◆ Extracted entries
= Beginning of Section =
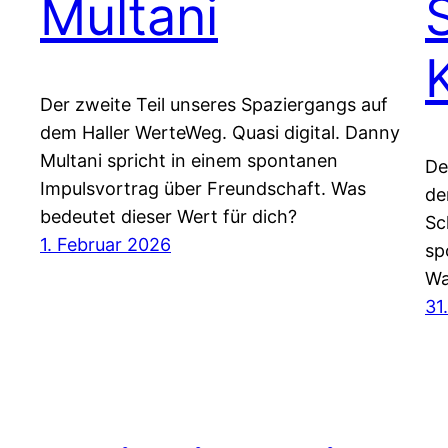
Multani
Der zweite Teil unseres Spaziergangs auf
dem Haller WerteWeg. Quasi digital. Danny
Multani spricht in einem spontanen
De
Impulsvortrag über Freundschaft. Was
de
bedeutet dieser Wert für dich?
Sc
1. Februar 2026
sp
Wa
31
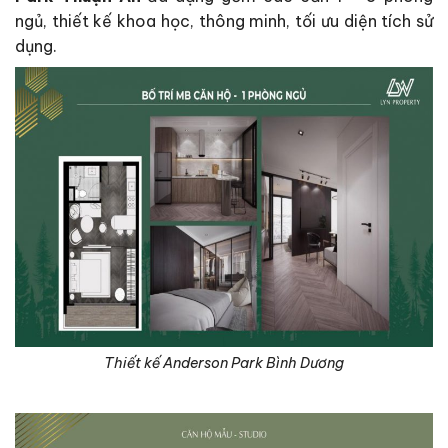
ngủ, thiết kế khoa học, thông minh, tối ưu diện tích sử
dụng.
Thiết kế Anderson Park Bình Dương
= End of Section =
◆ What to work on
From the first line to the last, retype the material exactly and exclude the pictures.

◆ Task answer
Multani
Der zweite Teil unseres Spaziergangs auf
dem Haller WerteWeg. Quasi digital. Danny
Multani spricht in einem spontanen
De
Impulsvortrag über Freundschaft. Was
de
bedeutet dieser Wert für dich?
Sc
1. Februar 2026
sp
Wa
31
ngủ, thiết kế khoa học, thông minh, tối ưu diện tích sử
dụng.
Thiết kế Anderson Park Bình Dương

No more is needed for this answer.